If there is one thing I’ve seen from the public sector over the years it’s blame as many things as possible for whatever ails you
Whereas private sector actors inevitably accept complete personal responsibility.
D4P,
Why yes, in fact we do accept responsibility since we cannot use force of law to extract more money from people who don’t want to pay.
I accept responsibility in other ways as well. I sign my own name and stand behind my statements. I risk my own money in my business and if it fails I am personally responsible. If people need to be fired I fire them. I pay my taxes and abide by the law. It very hard to do all the time but that’s part of being responsible.
Public sector players tend to blame other departments or outside influences for failure yet accept praise for success. They seldom lose their jobs for egregious mistakes. They are hesitant to share information or give full disclosure for fear of leveling the playing field. When things get really hairy I see a lot of public sector decision makers bail out and move on to the next job.

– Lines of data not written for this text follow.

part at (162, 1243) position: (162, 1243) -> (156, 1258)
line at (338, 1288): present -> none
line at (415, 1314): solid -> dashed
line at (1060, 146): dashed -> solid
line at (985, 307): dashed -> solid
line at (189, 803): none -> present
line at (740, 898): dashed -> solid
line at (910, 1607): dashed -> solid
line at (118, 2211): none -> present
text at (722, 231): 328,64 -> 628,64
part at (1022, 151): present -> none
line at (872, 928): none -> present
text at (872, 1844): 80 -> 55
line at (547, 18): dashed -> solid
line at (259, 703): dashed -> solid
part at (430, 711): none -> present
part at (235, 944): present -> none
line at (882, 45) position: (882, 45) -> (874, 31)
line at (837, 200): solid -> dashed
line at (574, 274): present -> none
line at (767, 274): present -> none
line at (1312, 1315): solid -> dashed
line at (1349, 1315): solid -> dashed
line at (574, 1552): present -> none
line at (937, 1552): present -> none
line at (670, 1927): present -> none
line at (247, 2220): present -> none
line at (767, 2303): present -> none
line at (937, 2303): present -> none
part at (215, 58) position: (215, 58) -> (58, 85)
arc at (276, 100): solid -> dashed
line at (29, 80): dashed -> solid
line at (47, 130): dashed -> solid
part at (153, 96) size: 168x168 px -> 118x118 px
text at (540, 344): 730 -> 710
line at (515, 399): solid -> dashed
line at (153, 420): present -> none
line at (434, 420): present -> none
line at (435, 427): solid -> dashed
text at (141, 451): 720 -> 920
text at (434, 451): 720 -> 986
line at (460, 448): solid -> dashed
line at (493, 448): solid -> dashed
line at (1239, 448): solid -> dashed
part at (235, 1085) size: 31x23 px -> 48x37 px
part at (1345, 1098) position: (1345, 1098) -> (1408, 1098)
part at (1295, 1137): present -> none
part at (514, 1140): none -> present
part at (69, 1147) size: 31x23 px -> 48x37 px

These conclusions of mine have come from many years of observing the governmental process and studying the failures of the present system. I’m not asking the public sector to be more like the private sector I’m asking them to just do things better and be accountable for failures.
A good example of blaming is my school districts using the claim of increased enrollment for creating a problem with one agency while claiming decreased enrollment for another problem with another agency. Bottom line is that even this level of duplicity will go unpunished and the responsible parties will continue brazenly doing it again and again. In private sector a customer treated in such a manner would take his business elsewhere. In the public sector we cannot.
“So, the average bus runs at roughly 18% capacity.
How does that compare to the average SUV? And why don’t you question why people buy more capicity in SUVs and passenger cars than they typically need?”
The issue at hand has nothing to do with the choices individuals are making. This blog post is bringing up the issue of how well managed transit agencies are today and what changes they could make to be better. It really is the same type of question your asking. The difference is that we’re talking about how a publicly funded organization is running itself.
Why do they continue to buy entire fleets of large buses?
Why do they run those buses during non-peak times on routes where they’re barely filled?
What would it cost to have change fleets?
How much of a difference would hybrid buses make?
Could some bus routes be automated (that is, driverless)?
Bus efficiency vs. auto efficiency:
I think I’m stating the obvious but…
Using public money carries the implicit constraint that you will make efficient use of it. If you use your own money you can use it as you wish. If you want, you buy gold toilets, if that’s, say, your dream.
StevePlunk said:
“I accept responsibility… “
And I do the same, not because I want to in itself, but because, unlike transit managers, I have competitors to whom I will loose my business and personal profit unless I do operate efficiently.
AP,
The size issue is definitely a good point, although I dont think the answer is always as clear cut. I certainly wouldnt disagree that smaller buses could be useful for off peak hours if it is economically justified.
Using public money carries the implicit constraint that you will make efficient use of it. If you use your own money you can use it as you wish.
By that definition, you seem to imply that only the government can be inefficient. Is comparing the efficiency of government to the private sector in their use of resoruces off limits now? I guess that explains why Antiplanners are against government so often. Everything the private sector does must be good, merely because it is done through ‘individual choice’?
What’s the smallest car made? 1 passenger? 2?
My god, man, next they’ll be coming after my gold toilet!